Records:
-- -- --

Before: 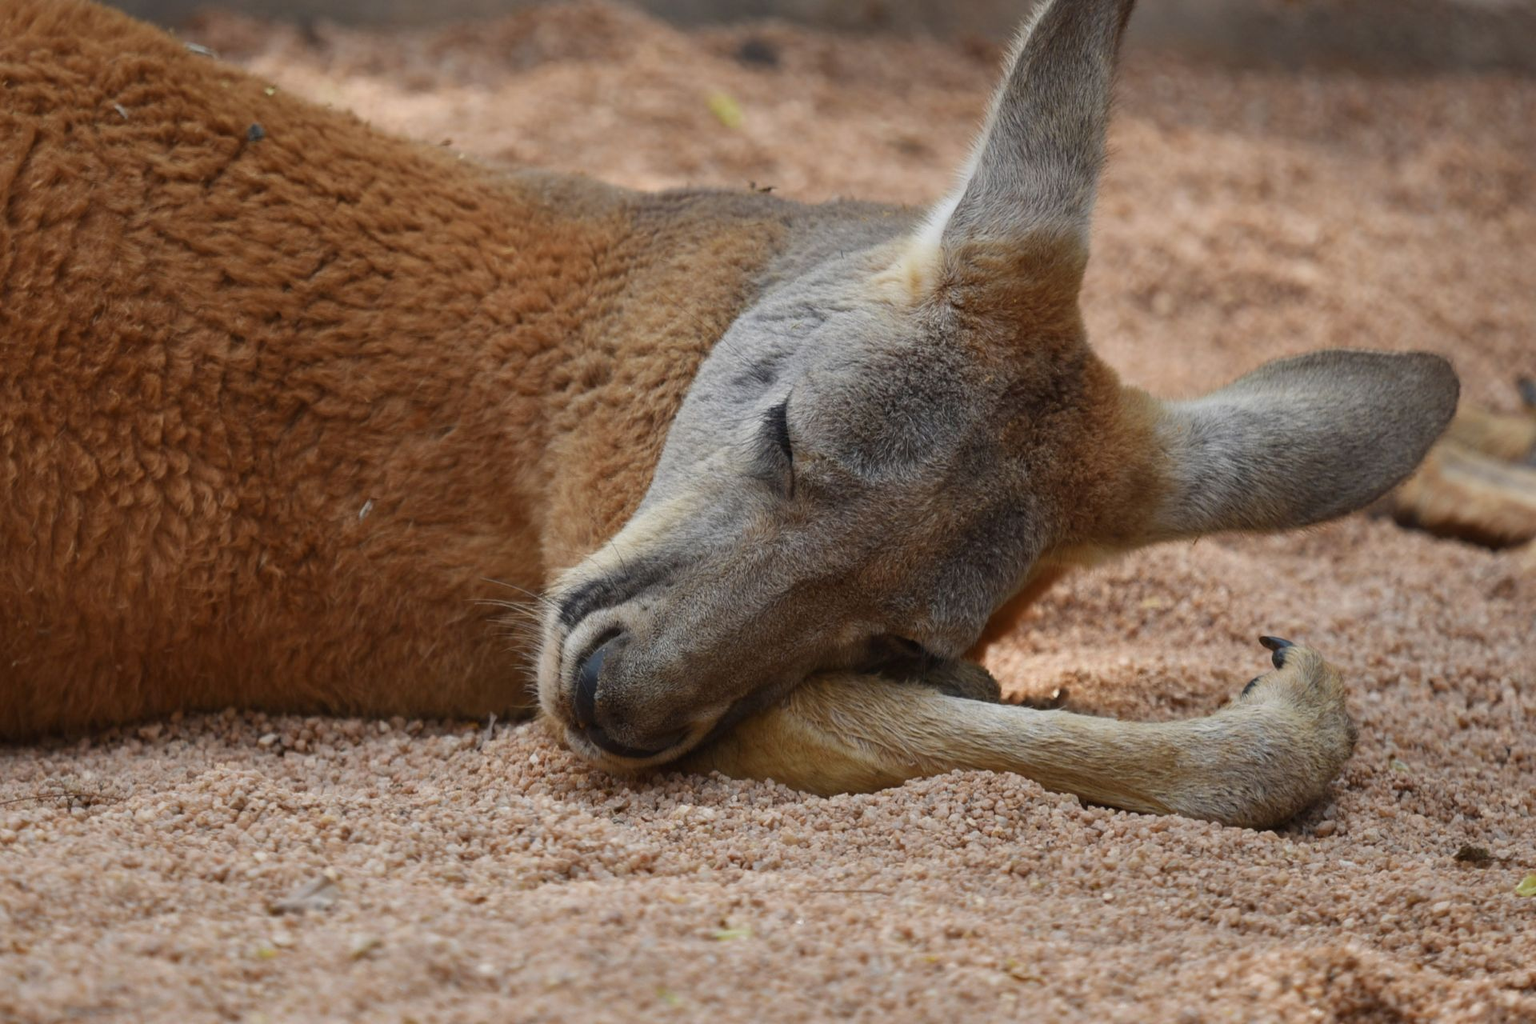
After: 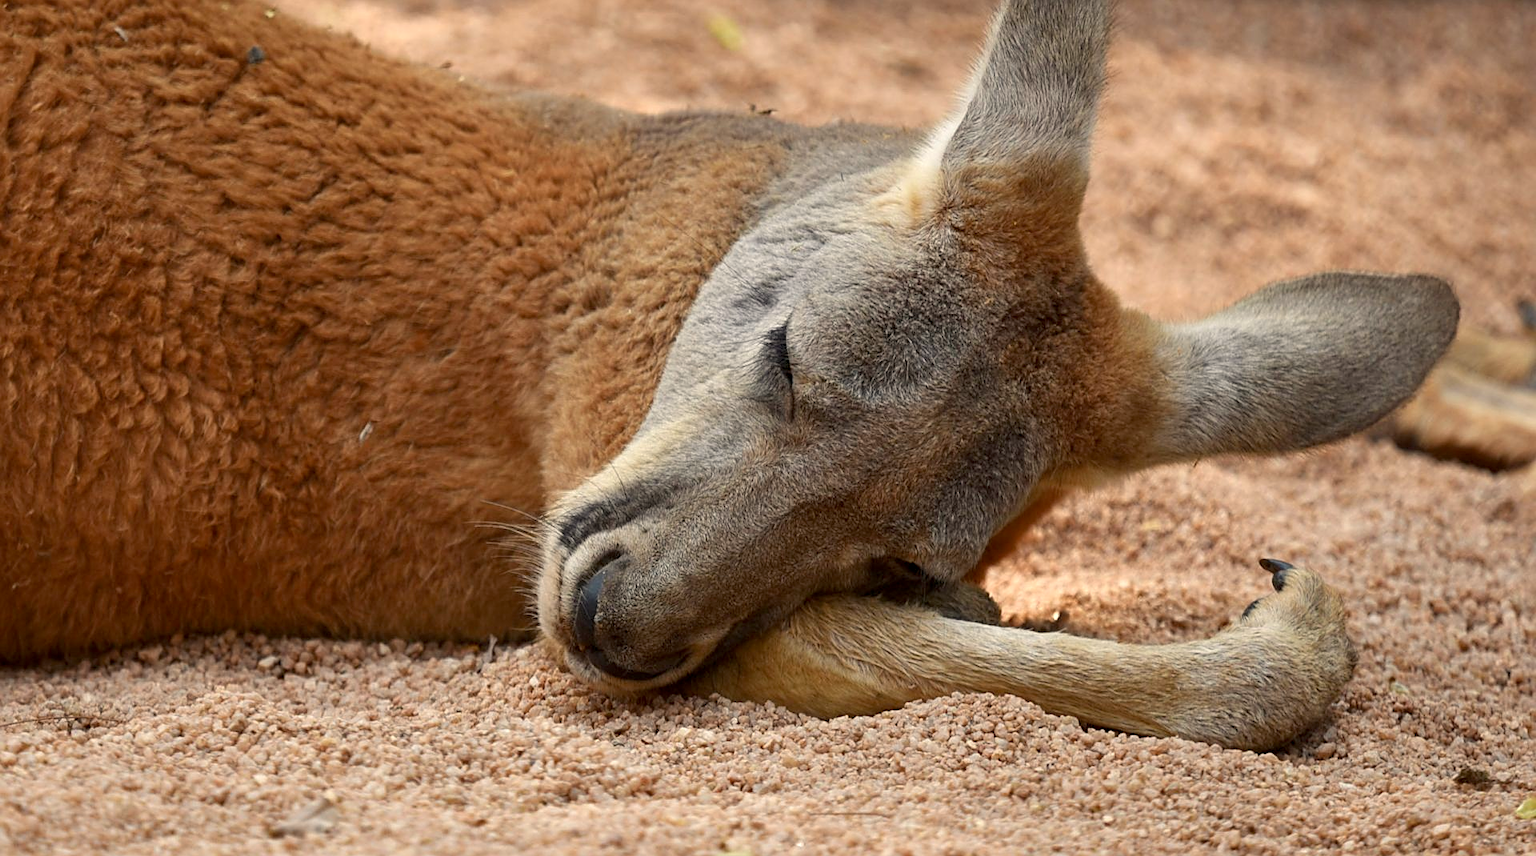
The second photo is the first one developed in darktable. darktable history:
crop: top 7.625%, bottom 8.027%
sharpen: on, module defaults
exposure: black level correction 0.005, exposure 0.417 EV, compensate highlight preservation false
white balance: red 1.045, blue 0.932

-- -- --

Please copy the records above word for word, leaving out the pictures.

*Right answer*
Before: 
After: 
The second photo is the first one developed in darktable. darktable history:
crop: top 7.625%, bottom 8.027%
sharpen: on, module defaults
exposure: black level correction 0.005, exposure 0.417 EV, compensate highlight preservation false
white balance: red 1.045, blue 0.932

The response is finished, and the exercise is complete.